* RECORDS TO PROCESS
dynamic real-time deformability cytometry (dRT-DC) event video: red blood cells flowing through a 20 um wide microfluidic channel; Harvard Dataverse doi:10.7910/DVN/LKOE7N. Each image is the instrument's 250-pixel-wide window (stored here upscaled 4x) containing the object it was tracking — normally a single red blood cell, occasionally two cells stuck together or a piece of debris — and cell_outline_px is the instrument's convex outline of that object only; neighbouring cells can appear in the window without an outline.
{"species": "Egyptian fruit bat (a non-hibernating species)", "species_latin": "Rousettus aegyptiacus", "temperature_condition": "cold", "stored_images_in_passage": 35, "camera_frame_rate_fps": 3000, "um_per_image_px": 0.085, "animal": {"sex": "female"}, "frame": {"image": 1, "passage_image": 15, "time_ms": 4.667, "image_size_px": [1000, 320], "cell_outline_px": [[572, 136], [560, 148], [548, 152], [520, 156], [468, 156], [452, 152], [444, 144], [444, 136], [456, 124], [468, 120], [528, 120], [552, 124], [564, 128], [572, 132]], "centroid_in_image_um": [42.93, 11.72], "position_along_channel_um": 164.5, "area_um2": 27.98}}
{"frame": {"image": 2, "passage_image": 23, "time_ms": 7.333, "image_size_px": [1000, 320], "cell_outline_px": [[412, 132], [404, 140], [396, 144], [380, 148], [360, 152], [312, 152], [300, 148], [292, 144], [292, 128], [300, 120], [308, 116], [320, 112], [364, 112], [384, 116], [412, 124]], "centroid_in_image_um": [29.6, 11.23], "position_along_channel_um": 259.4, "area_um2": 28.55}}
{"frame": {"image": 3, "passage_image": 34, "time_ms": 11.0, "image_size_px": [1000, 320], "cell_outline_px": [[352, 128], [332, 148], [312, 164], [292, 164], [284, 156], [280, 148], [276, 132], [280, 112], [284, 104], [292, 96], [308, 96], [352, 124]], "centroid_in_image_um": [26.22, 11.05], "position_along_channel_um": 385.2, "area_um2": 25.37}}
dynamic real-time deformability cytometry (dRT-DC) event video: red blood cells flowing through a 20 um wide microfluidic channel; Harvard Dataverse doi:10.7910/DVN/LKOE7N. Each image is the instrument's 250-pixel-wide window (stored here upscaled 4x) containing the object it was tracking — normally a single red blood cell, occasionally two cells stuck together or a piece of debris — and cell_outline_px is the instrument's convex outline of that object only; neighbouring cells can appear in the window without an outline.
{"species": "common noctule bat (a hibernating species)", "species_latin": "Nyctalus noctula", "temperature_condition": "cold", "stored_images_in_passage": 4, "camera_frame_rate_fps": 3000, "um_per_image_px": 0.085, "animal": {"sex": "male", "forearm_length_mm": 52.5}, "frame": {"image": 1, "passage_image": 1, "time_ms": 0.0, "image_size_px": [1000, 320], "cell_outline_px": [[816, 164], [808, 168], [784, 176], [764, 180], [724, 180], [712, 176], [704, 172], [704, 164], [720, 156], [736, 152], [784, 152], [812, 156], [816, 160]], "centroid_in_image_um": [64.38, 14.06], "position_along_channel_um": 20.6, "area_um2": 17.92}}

* TASK DESCRIPTION
Your task is to output all of the data above word for word.

* EXERCISE RESULT
dynamic real-time deformability cytometry (dRT-DC) event video: red blood cells flowing through a 20 um wide microfluidic channel; Harvard Dataverse doi:10.7910/DVN/LKOE7N. Each image is the instrument's 250-pixel-wide window (stored here upscaled 4x) containing the object it was tracking — normally a single red blood cell, occasionally two cells stuck together or a piece of debris — and cell_outline_px is the instrument's convex outline of that object only; neighbouring cells can appear in the window without an outline.
{"species": "Egyptian fruit bat (a non-hibernating species)", "species_latin": "Rousettus aegyptiacus", "temperature_condition": "cold", "stored_images_in_passage": 35, "camera_frame_rate_fps": 3000, "um_per_image_px": 0.085, "animal": {"sex": "female"}, "frame": {"image": 1, "passage_image": 15, "time_ms": 4.667, "image_size_px": [1000, 320], "cell_outline_px": [[572, 136], [560, 148], [548, 152], [520, 156], [468, 156], [452, 152], [444, 144], [444, 136], [456, 124], [468, 120], [528, 120], [552, 124], [564, 128], [572, 132]], "centroid_in_image_um": [42.93, 11.72], "position_along_channel_um": 164.5, "area_um2": 27.98}}
{"frame": {"image": 2, "passage_image": 23, "time_ms": 7.333, "image_size_px": [1000, 320], "cell_outline_px": [[412, 132], [404, 140], [396, 144], [380, 148], [360, 152], [312, 152], [300, 148], [292, 144], [292, 128], [300, 120], [308, 116], [320, 112], [364, 112], [384, 116], [412, 124]], "centroid_in_image_um": [29.6, 11.23], "position_along_channel_um": 259.4, "area_um2": 28.55}}
{"frame": {"image": 3, "passage_image": 34, "time_ms": 11.0, "image_size_px": [1000, 320], "cell_outline_px": [[352, 128], [332, 148], [312, 164], [292, 164], [284, 156], [280, 148], [276, 132], [280, 112], [284, 104], [292, 96], [308, 96], [352, 124]], "centroid_in_image_um": [26.22, 11.05], "position_along_channel_um": 385.2, "area_um2": 25.37}}
dynamic real-time deformability cytometry (dRT-DC) event video: red blood cells flowing through a 20 um wide microfluidic channel; Harvard Dataverse doi:10.7910/DVN/LKOE7N. Each image is the instrument's 250-pixel-wide window (stored here upscaled 4x) containing the object it was tracking — normally a single red blood cell, occasionally two cells stuck together or a piece of debris — and cell_outline_px is the instrument's convex outline of that object only; neighbouring cells can appear in the window without an outline.
{"species": "common noctule bat (a hibernating species)", "species_latin": "Nyctalus noctula", "temperature_condition": "cold", "stored_images_in_passage": 4, "camera_frame_rate_fps": 3000, "um_per_image_px": 0.085, "animal": {"sex": "male", "forearm_length_mm": 52.5}, "frame": {"image": 1, "passage_image": 1, "time_ms": 0.0, "image_size_px": [1000, 320], "cell_outline_px": [[816, 164], [808, 168], [784, 176], [764, 180], [724, 180], [712, 176], [704, 172], [704, 164], [720, 156], [736, 152], [784, 152], [812, 156], [816, 160]], "centroid_in_image_um": [64.38, 14.06], "position_along_channel_um": 20.6, "area_um2": 17.92}}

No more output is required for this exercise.